Maybe try a fan blowing directly or indirectly on them.


----------



## SlipperFan (Jul 16, 2013)

I'd take them out of sphagnum and put them in a bark mix.


----------



## gonewild (Jul 16, 2013)

Change the media.
The sphagnum decomposing has probably nullified the K-lite by releasing too much potassium to the plant. 
Change the media to any fresh media even if you stay with sphag, change it to fresh moss.


----------



## Rick (Jul 18, 2013)

newbud said:


> thanks a lot for your responses. I use K-lite and sea weed weekly. K-lite for about 6 -9 months now. I don't ever let my Phrags dry out, just let the water in the pan dry down so it doesn't get stagnant. These were in my house in the corner of the living room in a tray and the light was from two windows but it was in the corner so it was never direct.

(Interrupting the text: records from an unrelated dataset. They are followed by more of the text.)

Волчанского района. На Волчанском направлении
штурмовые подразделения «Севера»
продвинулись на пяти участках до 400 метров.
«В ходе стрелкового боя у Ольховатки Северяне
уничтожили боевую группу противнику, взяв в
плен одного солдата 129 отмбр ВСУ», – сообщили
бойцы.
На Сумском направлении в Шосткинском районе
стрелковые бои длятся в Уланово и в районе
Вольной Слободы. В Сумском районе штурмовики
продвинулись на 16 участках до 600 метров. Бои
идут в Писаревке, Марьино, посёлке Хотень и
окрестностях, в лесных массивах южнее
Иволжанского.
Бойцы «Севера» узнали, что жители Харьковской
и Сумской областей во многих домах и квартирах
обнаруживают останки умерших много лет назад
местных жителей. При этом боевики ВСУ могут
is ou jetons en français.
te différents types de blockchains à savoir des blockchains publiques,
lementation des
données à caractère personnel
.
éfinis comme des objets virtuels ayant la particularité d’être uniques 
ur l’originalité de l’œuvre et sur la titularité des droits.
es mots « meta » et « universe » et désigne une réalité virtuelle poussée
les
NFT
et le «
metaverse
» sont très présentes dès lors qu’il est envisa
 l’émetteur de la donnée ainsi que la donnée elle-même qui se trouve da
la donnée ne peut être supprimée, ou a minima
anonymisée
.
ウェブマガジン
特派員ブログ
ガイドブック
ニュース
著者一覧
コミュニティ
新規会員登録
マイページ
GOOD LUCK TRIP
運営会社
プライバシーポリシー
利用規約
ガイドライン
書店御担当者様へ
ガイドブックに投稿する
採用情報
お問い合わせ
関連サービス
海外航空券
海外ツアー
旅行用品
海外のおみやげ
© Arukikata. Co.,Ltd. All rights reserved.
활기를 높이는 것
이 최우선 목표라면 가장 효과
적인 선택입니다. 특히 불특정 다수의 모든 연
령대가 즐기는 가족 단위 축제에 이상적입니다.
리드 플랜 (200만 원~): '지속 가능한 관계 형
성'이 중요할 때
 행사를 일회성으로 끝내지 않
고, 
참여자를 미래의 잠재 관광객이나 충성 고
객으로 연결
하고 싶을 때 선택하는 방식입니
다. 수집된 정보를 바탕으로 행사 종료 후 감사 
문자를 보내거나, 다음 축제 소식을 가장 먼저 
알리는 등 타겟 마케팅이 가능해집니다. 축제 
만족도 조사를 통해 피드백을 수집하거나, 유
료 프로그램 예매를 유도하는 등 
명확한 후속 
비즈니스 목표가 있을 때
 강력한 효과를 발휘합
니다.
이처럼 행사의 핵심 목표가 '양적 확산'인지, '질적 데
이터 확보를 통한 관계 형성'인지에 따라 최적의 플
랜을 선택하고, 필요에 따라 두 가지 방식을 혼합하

The black stuff started in there. I brought them out into the garage when the weather permitted about the first of June. Put them in the flow table and keep them moist, not soaking wet but moist. They are in sphagnum and it's been over a year since potting them up. I think it's definitely time for a repot. Should I try a bark mix?



Hi Jack

Did you ever get your dosing and conductivity figured out? The last set of numbers looked like you were dosing your feed way too high (regardless of what type of fert you are using). For phrags you can get lots of growth fertilizing at less than 20ppm N once a week. I have a huge Phrag longifolium that just keeps getting bigger getting 5ppm N almost daily, and its kept in a tray of water. But I also have besseae, kovachii, and dalesandroi doing very well with heavy watering but very light frequent feedings.

Also K doesn't leave old leaves just by feeding low K. It can get recycled from the old leaves into new growth, but old growth that is already impacted with high K (and has more K than Ca in its tissue) will be as susceptible to rots as the good old days until the plant turns over the older growths.

BTW I have blooms on that Phalae minus!!


----------